Evaluating Retention-in-Care Among HIV/AIDS Patients By Linking Surveillance Data with AIDS Drug Assistance Program (ADAP) Data, Utah 2012

Wednesday, June 25, 2014: 11:15 AM
109, Nashville Convention Center
Anne Jeanette Burke , Utah Department of Health, Salt Lake City, UT
Matthew S. Mietchen , Utah Department of Health, Salt Lake City, UT
David Jackson , Utah Department of Health, Salt Lake City, UT
Allyn Nakashima , Utah Department of Health, Salt Lake City, UT

BACKGROUND:  With the advent of “treatment as prevention,” ensuring retention of HIV/AIDS patients in treatment has become a public health prevention priority.  The HIV/AIDS surveillance database is the primary way that public health can monitor this important metric.  The objective of this analysis was to evaluate the completeness of HIV/AIDS case reporting and the ability of the surveillance database to accurately represent the continuum of care. 

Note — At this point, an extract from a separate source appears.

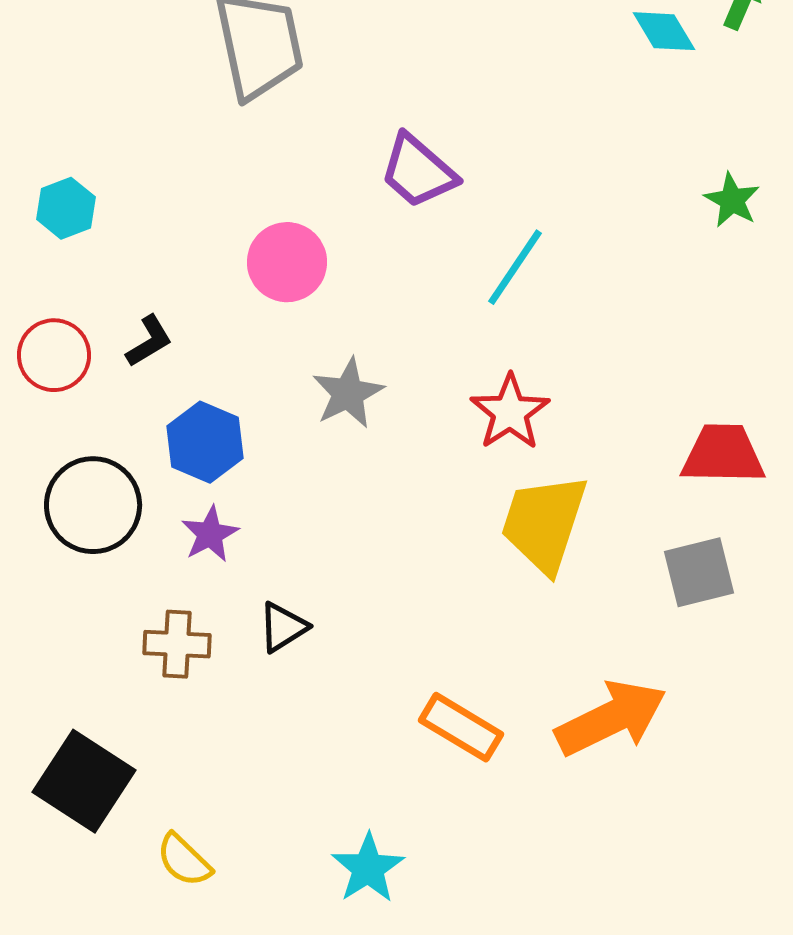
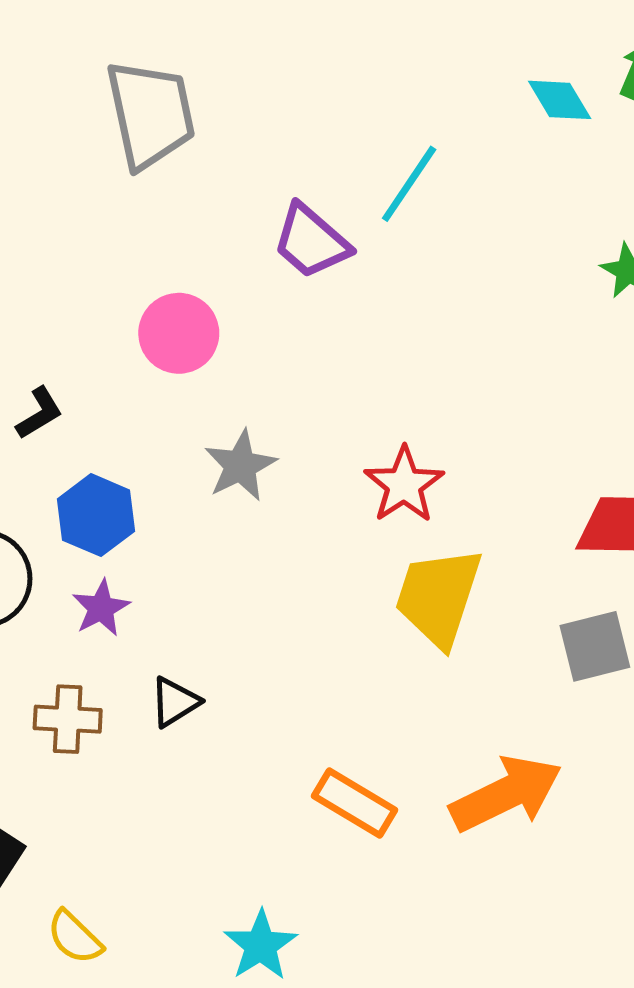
cyan line: (515, 267) -> (409, 184), moved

METHODS:  Laboratory testing data are routinely collected and inputted into the Enhanced HIV/AIDS Reporting System (eHARS).  Data on patient access to medication is collected in the AIDS Drug Assistance Program (ADAP) database.   These two databases were electronically linked.  Retention-in-care for 2012 was defined in eHARS based on the patient having a CD4 count or viral load test within the past 12 months.   Retention-in-care in the ADAP database was defined as having received medication assistance anytime during 2012.  The proportion of cases retained in care was recalculated and compared to the initial proportion using the McNemar’s Exact and mid-p tests.  

RESULTS:  Initially, 1586 (58%) of the reported 2,734 persons living with HIV/AIDS (PLWH) in Utah met the definition of retention-in-care in the eHARS database.  A total of 660 PLWH were identified in the ADAP database as having received treatment in 2012.  After data linkage, 87(13%) of the persons in the ADAP data set did not have evidence of recent laboratory testing data in eHARS and would have been classified as not in care if eHARS were used alone.  After the addition of these persons, the proportion of HIV/AIDS cases identified as retained in care increased significantly (62% of cases retained-in-care, overall). 

CONCLUSIONS:  eHARS data missed some cases that were documented in ADAP as having received medication.  This could be due to incomplete laboratory reporting to eHARS and difficulty in correctly posting laboratory results to cases in eHARS.   eHARS may also entirely miss some cases who recently moved into the state and are receiving medication, but may not have yet seen a provider.  Monitoring retention-in-care accurately in eHARS will need additional work to address these issues.